■ EXERCISE ■
Please rewrite the lines from the one holding "family: Ephydridae" through the last line, both ends included, as a JSON list of strings with one string per line and blank lines omitted. Leave the pictures out of the answer.

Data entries
---
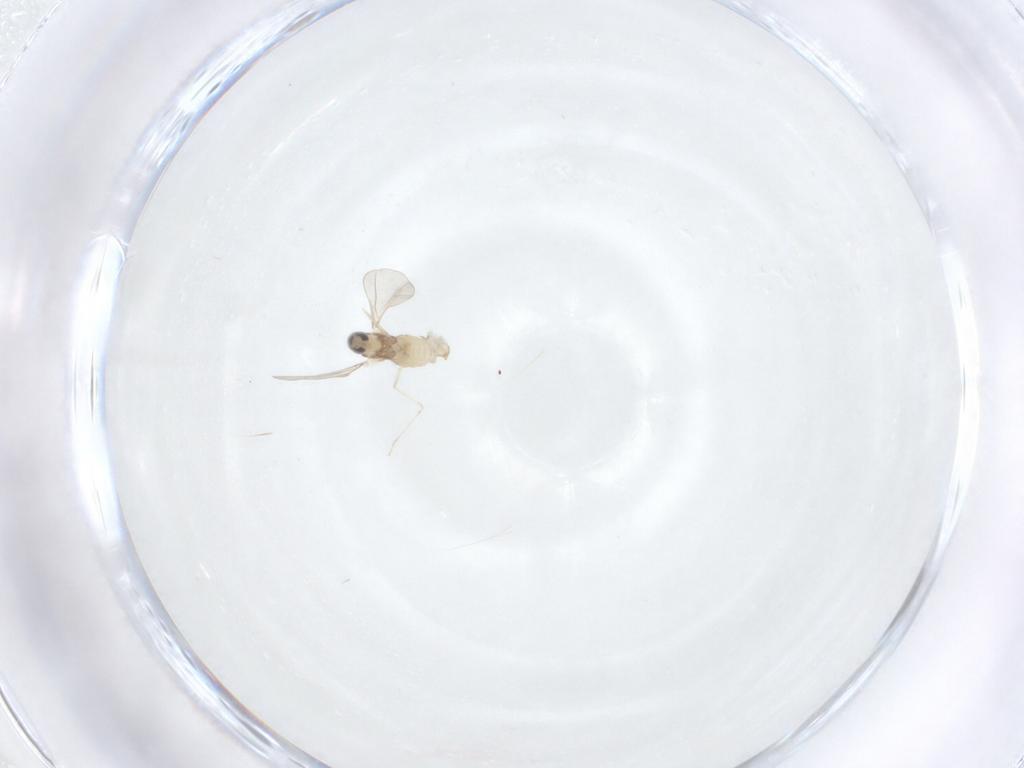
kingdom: Animalia
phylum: Arthropoda
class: Insecta
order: Diptera
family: Cecidomyiidae
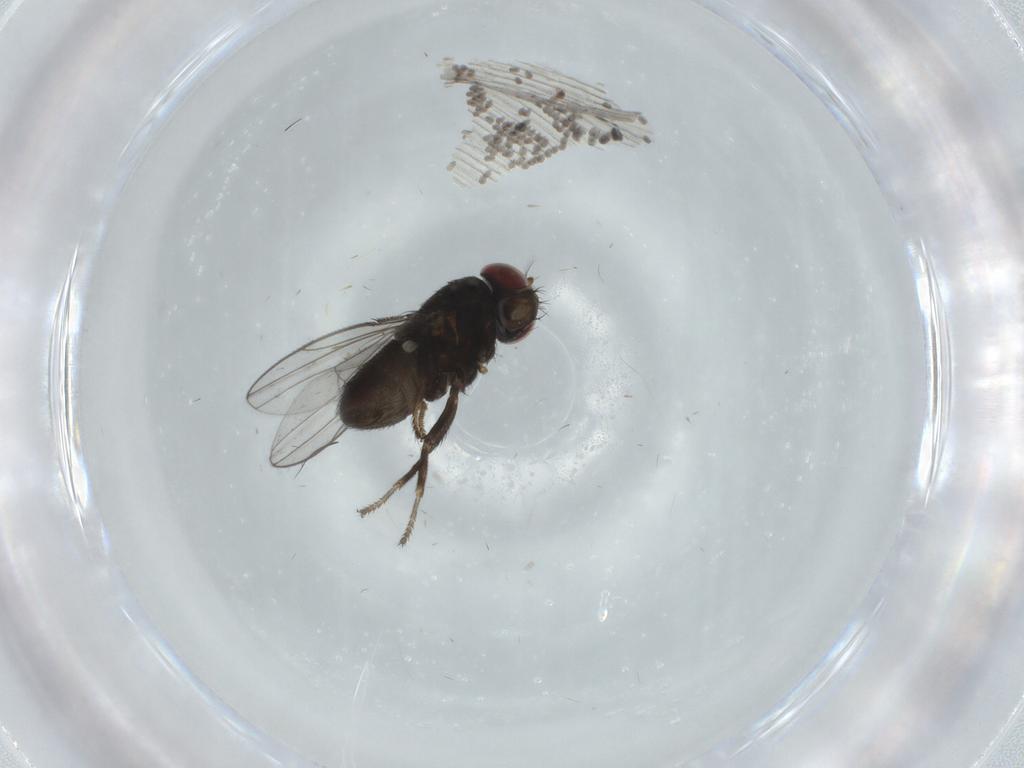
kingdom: Animalia
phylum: Arthropoda
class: Insecta
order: Diptera
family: Ephydridae
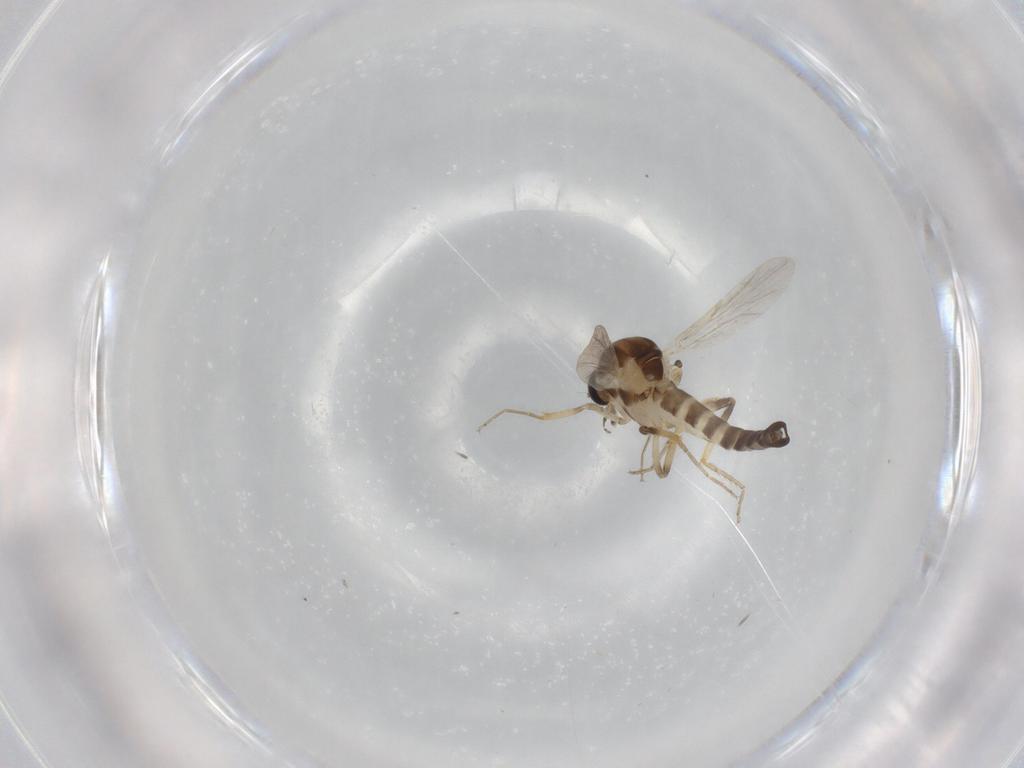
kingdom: Animalia
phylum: Arthropoda
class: Insecta
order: Diptera
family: Ceratopogonidae
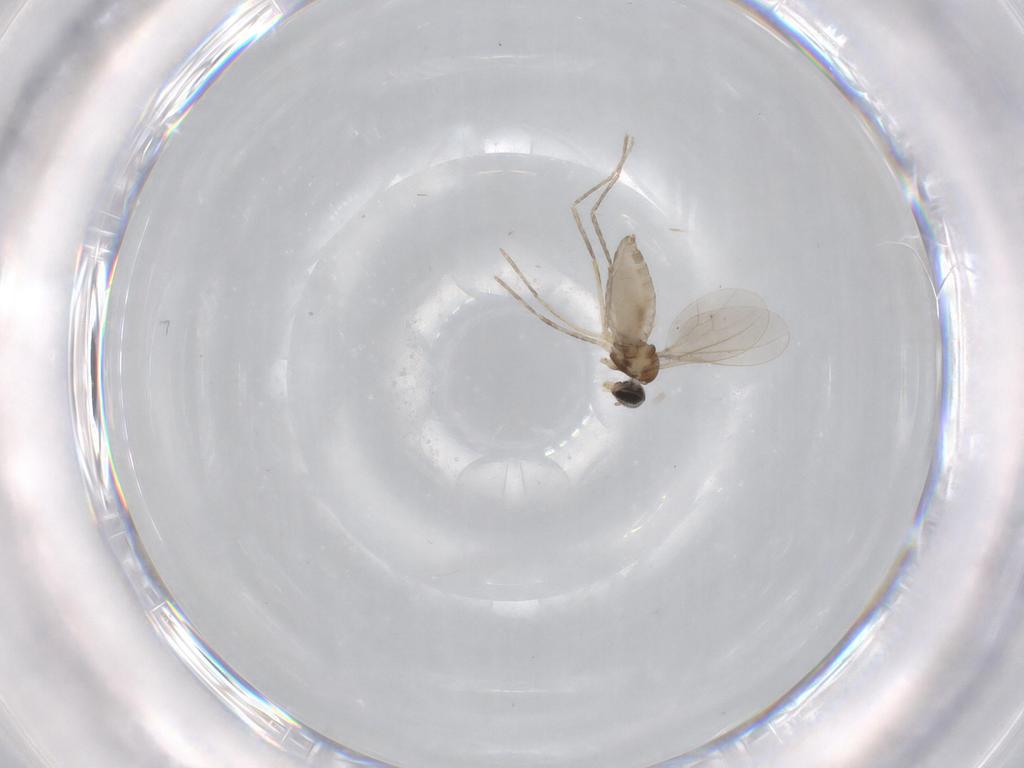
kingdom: Animalia
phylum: Arthropoda
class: Insecta
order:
---
■ TASK RESULT ■
[
  "family: Ephydridae",
  "kingdom: Animalia",
  "phylum: Arthropoda",
  "class: Insecta",
  "order: Diptera",
  "family: Ceratopogonidae",
  "kingdom: Animalia",
  "phylum: Arthropoda",
  "class: Insecta",
  "order:"
]